- _What is required_: Make a verbatim copy of all the records. Skip every image.

- _Material for this exercise_:
========================

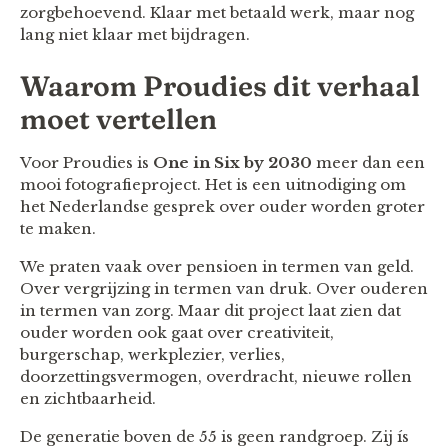
zorgbehoevend. Klaar met betaald werk, maar nog
lang niet klaar met bijdragen.
Waarom Proudies dit verhaal
moet vertellen
Voor Proudies is
One in Six by 2030
meer dan een
mooi fotografieproject. Het is een uitnodiging om
het Nederlandse gesprek over ouder worden groter
te maken.
We praten vaak over pensioen in termen van geld.
Over vergrijzing in termen van druk. Over ouderen
in termen van zorg. Maar dit project laat zien dat
ouder worden ook gaat over creativiteit,
burgerschap, werkplezier, verlies,
doorzettingsvermogen, overdracht, nieuwe rollen
en zichtbaarheid.
De generatie boven de 55 is geen randgroep. Zij ís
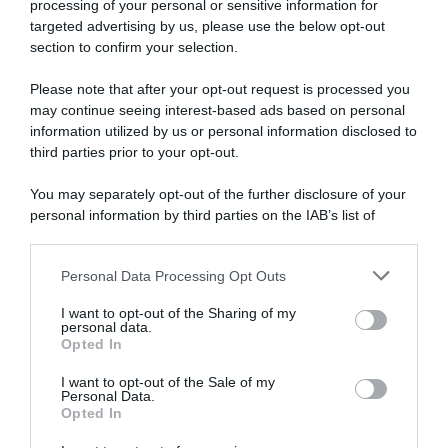
processing of your personal or sensitive information for
targeted advertising by us, please use the below opt-out
section to confirm your selection.
Please note that after your opt-out request is processed you
may continue seeing interest-based ads based on personal
information utilized by us or personal information disclosed to
EF Education – EasyPost,
Tour Auvergne-Rhône-Alpes
Alex Baudin firma un rinnovo
2026, Alex Baudin conserva
third parties prior to your opt-out.
“a lungo termine”: “Voglio
la maglia gialla: “Se domani
ottenere altri risultati”
avrò queste gambe, non la
You may separately opt-out of the further disclosure of your
terrò”
13 Luglio 2026, 17:59
personal information by third parties on the IAB’s list of
11 Giugno 2026, 19:10
downstream participants.
Personal Data Processing Opt Outs
This information may also be disclosed by us to third parties
on the IAB’s List of Downstream Participants that may further
I want to opt-out of the Sharing of my
disclose it to other third parties.
personal data.
Opted In
Please note that this website/app uses one or more Google
services and may gather and store information including but
I want to opt-out of the Sale of my
Personal Data.
not limited to your visit or usage behaviour. You may click to
Opted In
grant or deny consent to Google and its third-party tags to
use your data for below specified purposes in below Google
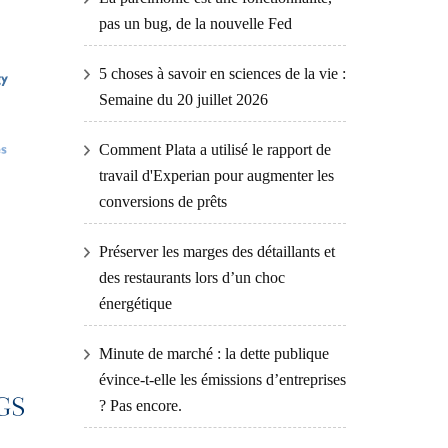
pas un bug, de la nouvelle Fed
5 choses à savoir en sciences de la vie :
Semaine du 20 juillet 2026
Comment Plata a utilisé le rapport de
travail d'Experian pour augmenter les
conversions de prêts
Préserver les marges des détaillants et
des restaurants lors d’un choc
énergétique
Minute de marché : la dette publique
évince-t-elle les émissions d’entreprises
? Pas encore.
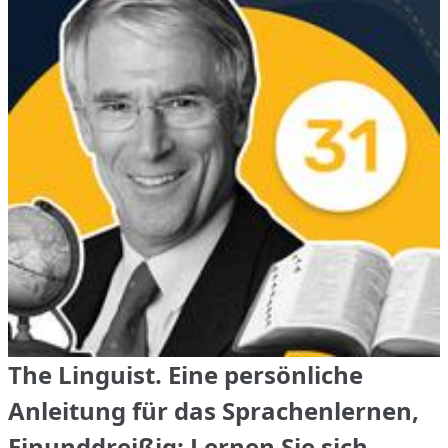
The Linguist. Eine persönliche
Anleitung für das Sprachenlernen,
Einunddreißig: Lernen Sie sich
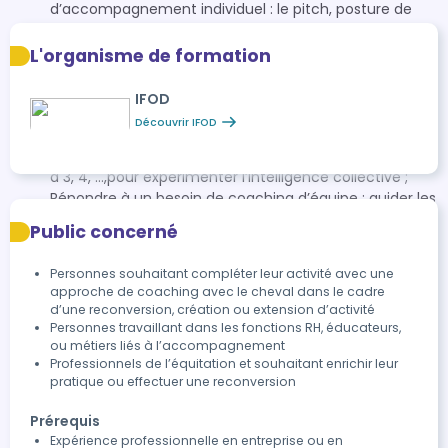
d’accompagnement individuel : le pitch, posture de
coach, le processus d’accompagnement, etc… ;
L’intelligence émotionnelle ; Communication assertive
L'organisme de formation
*Avec diagnostic EQ-i et débrief personnalisé en
amont du séminaire (1,5h)
IFOD
Séminaire 5 (14h) : L’Equicoaching-Pro dans
Découvrir IFOD
l’accompagnement collectif ; Découverte de
l’accompagnement collectif : Training en binôme puis
à 3, 4, …,pour expérimenter l’intelligence collective ;
Répondre à un besoin de coaching d’équipe : guider les
clients dans un Equicoaching-Pro d’équipe
Public concerné
Séminaire 6 (14h) : Approfondissement et analyse de
sa pratique ; S’auto-évaluer dans ses apprentissages
Personnes souhaitant compléter leur activité avec une
et ses évolutions sur les deux champs de
approche de coaching avec le cheval dans le cadre
compétences équin et coaching ; Pratique du
d’une reconversion, création ou extension d’activité
feedback comme moyen d’apprentissage : améliorer
Personnes travaillant dans les fonctions RH, éducateurs,
sa posture, sa technique, sa compréhension de la
ou métiers liés à l’accompagnement
Professionnels de l’équitation et souhaitant enrichir leur
situation, … ; Ateliers individualisés en vue de la
pratique ou effectuer une reconversion
certification
Journée dédiée à la Certification en centre équestre
Prérequis
(7h) Evaluation 1 : Épreuve pratique en situation réelle
Expérience professionnelle en entreprise ou en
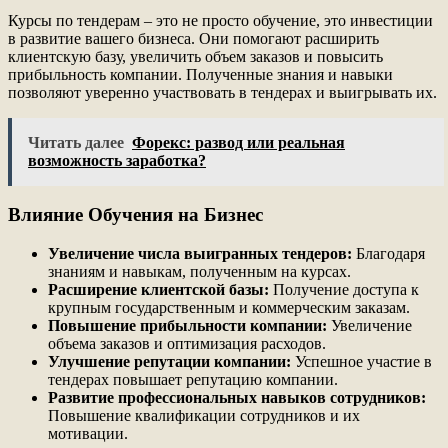
Курсы по тендерам – это не просто обучение, это инвестиции
в развитие вашего бизнеса. Они помогают расширить
клиентскую базу, увеличить объем заказов и повысить
прибыльность компании. Полученные знания и навыки
позволяют уверенно участвовать в тендерах и выигрывать их.
Читать далее
Форекс: развод или реальная
возможность заработка?
Влияние Обучения на Бизнес
Увеличение числа выигранных тендеров:
Благодаря
знаниям и навыкам, полученным на курсах.
Расширение клиентской базы:
Получение доступа к
крупным государственным и коммерческим заказам.
Повышение прибыльности компании:
Увеличение
объема заказов и оптимизация расходов.
Улучшение репутации компании:
Успешное участие в
тендерах повышает репутацию компании.
Развитие профессиональных навыков сотрудников:
Повышение квалификации сотрудников и их
мотивации.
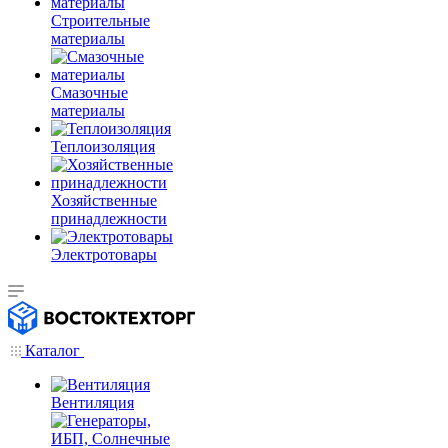
Строительные
материалы
Смазочные
материалы
Теплоизоляция
Хозяйственные
принадлежности
Электротовары
Каталог
Вентиляция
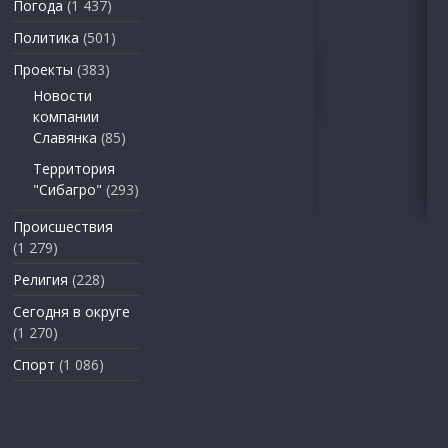
Погода
(1 437)
Политика
(501)
Проекты
(383)
Новости
компании
Славянка
(85)
Территория
"Сибагро"
(293)
Происшествия
(1 279)
Религия
(228)
Сегодня в округе
(1 270)
Спорт
(1 086)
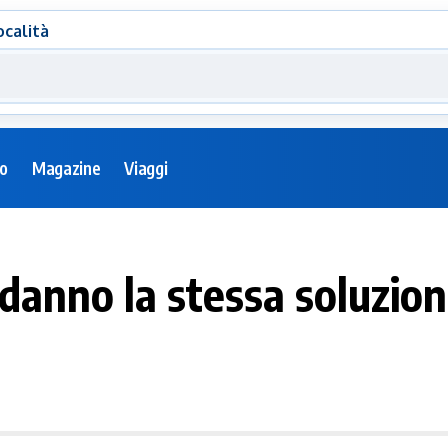
ocalità
eo
Magazine
Viaggi
danno la stessa soluzion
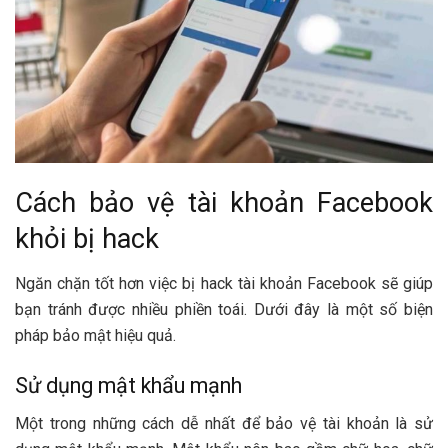
Cách bảo vệ tài khoản Facebook
khỏi bị hack
Ngăn chặn tốt hơn việc bị hack tài khoản Facebook sẽ giúp
bạn tránh được nhiều phiền toái. Dưới đây là một số biện
pháp bảo mật hiệu quả.
Sử dụng mật khẩu mạnh
Một trong những cách dễ nhất để bảo vệ tài khoản là sử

========================

- _Expected output_:
zorgbehoevend. Klaar met betaald werk, maar nog
lang niet klaar met bijdragen.
Waarom Proudies dit verhaal
moet vertellen
Voor Proudies is
One in Six by 2030
meer dan een
mooi fotografieproject. Het is een uitnodiging om
het Nederlandse gesprek over ouder worden groter
te maken.
We praten vaak over pensioen in termen van geld.
Over vergrijzing in termen van druk. Over ouderen
in termen van zorg. Maar dit project laat zien dat
ouder worden ook gaat over creativiteit,
burgerschap, werkplezier, verlies,
doorzettingsvermogen, overdracht, nieuwe rollen
en zichtbaarheid.
De generatie boven de 55 is geen randgroep. Zij ís
processing of your personal or sensitive information for
targeted advertising by us, please use the below opt-out
section to confirm your selection.
Please note that after your opt-out request is processed you
may continue seeing interest-based ads based on personal
information utilized by us or personal information disclosed to
EF Education – EasyPost,
Tour Auvergne-Rhône-Alpes
Alex Baudin firma un rinnovo
2026, Alex Baudin conserva
third parties prior to your opt-out.
“a lungo termine”: “Voglio
la maglia gialla: “Se domani
ottenere altri risultati”
avrò queste gambe, non la
You may separately opt-out of the further disclosure of your
terrò”
13 Luglio 2026, 17:59
personal information by third parties on the IAB’s list of
11 Giugno 2026, 19:10
downstream participants.
Personal Data Processing Opt Outs
This information may also be disclosed by us to third parties
on the IAB’s List of Downstream Participants that may further
I want to opt-out of the Sharing of my
disclose it to other third parties.
personal data.
Opted In
Please note that this website/app uses one or more Google
services and may gather and store information including but
I want to opt-out of the Sale of my
Personal Data.
not limited to your visit or usage behaviour. You may click to
Opted In
grant or deny consent to Google and its third-party tags to
use your data for below specified purposes in below Google
pas un bug, de la nouvelle Fed
5 choses à savoir en sciences de la vie :
Semaine du 20 juillet 2026
Comment Plata a utilisé le rapport de
travail d'Experian pour augmenter les
conversions de prêts
Préserver les marges des détaillants et
des restaurants lors d’un choc
énergétique
Minute de marché : la dette publique
évince-t-elle les émissions d’entreprises
? Pas encore.
The Linguist. Eine persönliche
Anleitung für das Sprachenlernen,
Einunddreißig: Lernen Sie sich
d’accompagnement individuel : le pitch, posture de
coach, le processus d’accompagnement, etc… ;
L’intelligence émotionnelle ; Communication assertive
L'organisme de formation
*Avec diagnostic EQ-i et débrief personnalisé en
amont du séminaire (1,5h)
IFOD
Séminaire 5 (14h) : L’Equicoaching-Pro dans
Découvrir IFOD
l’accompagnement collectif ; Découverte de
l’accompagnement collectif : Training en binôme puis
à 3, 4, …,pour expérimenter l’intelligence collective ;
Répondre à un besoin de coaching d’équipe : guider les
clients dans un Equicoaching-Pro d’équipe
Public concerné
Séminaire 6 (14h) : Approfondissement et analyse de
sa pratique ; S’auto-évaluer dans ses apprentissages
Personnes souhaitant compléter leur activité avec une
et ses évolutions sur les deux champs de
approche de coaching avec le cheval dans le cadre
compétences équin et coaching ; Pratique du
d’une reconversion, création ou extension d’activité
feedback comme moyen d’apprentissage : améliorer
Personnes travaillant dans les fonctions RH, éducateurs,
sa posture, sa technique, sa compréhension de la
ou métiers liés à l’accompagnement
Professionnels de l’équitation et souhaitant enrichir leur
situation, … ; Ateliers individualisés en vue de la
pratique ou effectuer une reconversion
certification
Journée dédiée à la Certification en centre équestre
Prérequis
(7h) Evaluation 1 : Épreuve pratique en situation réelle
Expérience professionnelle en entreprise ou en
Курсы по тендерам – это не просто обучение, это инвестиции
в развитие вашего бизнеса. Они помогают расширить
клиентскую базу, увеличить объем заказов и повысить
прибыльность компании. Полученные знания и навыки
позволяют уверенно участвовать в тендерах и выигрывать их.
Читать далее
Форекс: развод или реальная
возможность заработка?
Влияние Обучения на Бизнес
Увеличение числа выигранных тендеров:
Благодаря
знаниям и навыкам, полученным на курсах.
Расширение клиентской базы:
Получение доступа к
крупным государственным и коммерческим заказам.
Повышение прибыльности компании:
Увеличение
объема заказов и оптимизация расходов.
Улучшение репутации компании:
Успешное участие в
тендерах повышает репутацию компании.
Развитие профессиональных навыков сотрудников:
Повышение квалификации сотрудников и их
мотивации.
Строительные
материалы
Смазочные
материалы
Теплоизоляция
Хозяйственные
принадлежности
Электротовары
Каталог
Вентиляция
Погода
(1 437)
Политика
(501)
Проекты
(383)
Новости
компании
Славянка
(85)
Территория
"Сибагро"
(293)
Происшествия
(1 279)
Религия
(228)
Сегодня в округе
(1 270)
Спорт
(1 086)
ocalità
eo
Magazine
Viaggi
danno la stessa soluzion
Cách bảo vệ tài khoản Facebook
khỏi bị hack
Ngăn chặn tốt hơn việc bị hack tài khoản Facebook sẽ giúp
bạn tránh được nhiều phiền toái. Dưới đây là một số biện
pháp bảo mật hiệu quả.
Sử dụng mật khẩu mạnh
Một trong những cách dễ nhất để bảo vệ tài khoản là sử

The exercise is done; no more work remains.